Required work -
What you return must match the data below exactly, minus any pictures.

Available data -

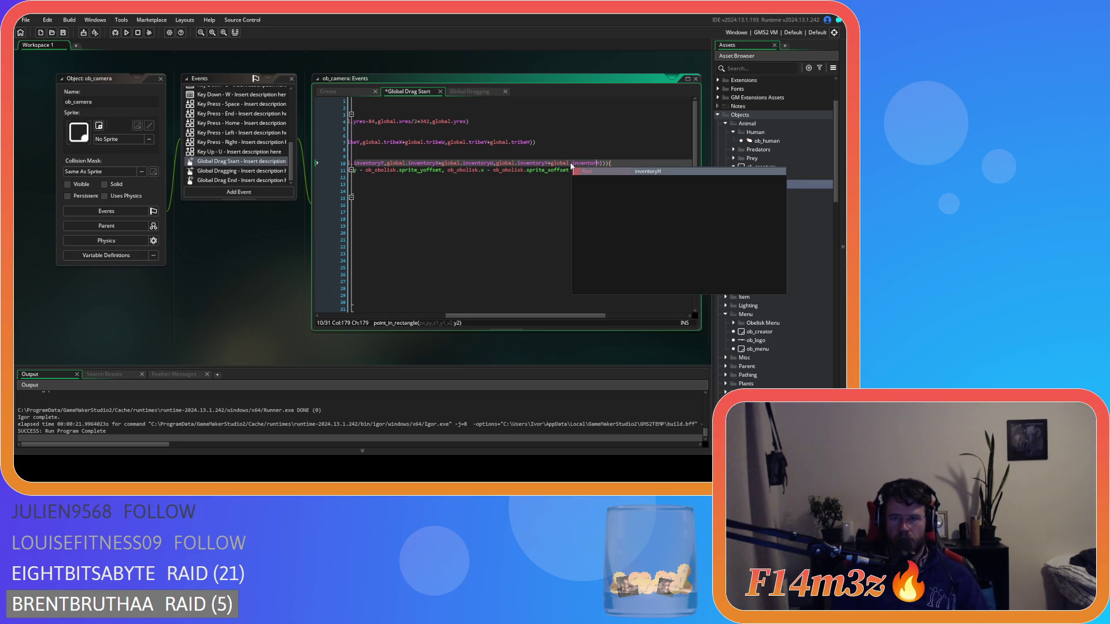
pyautogui.press('Return')
# - Save the Global Drag Start code and run the game with F5
pyautogui.click(647, 164)
pyautogui.press('ctrl+s')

Response to the task -
pyautogui.press('Return')
# - Save the Global Drag Start code and run the game with F5
pyautogui.click(647, 164)
pyautogui.press('ctrl+s')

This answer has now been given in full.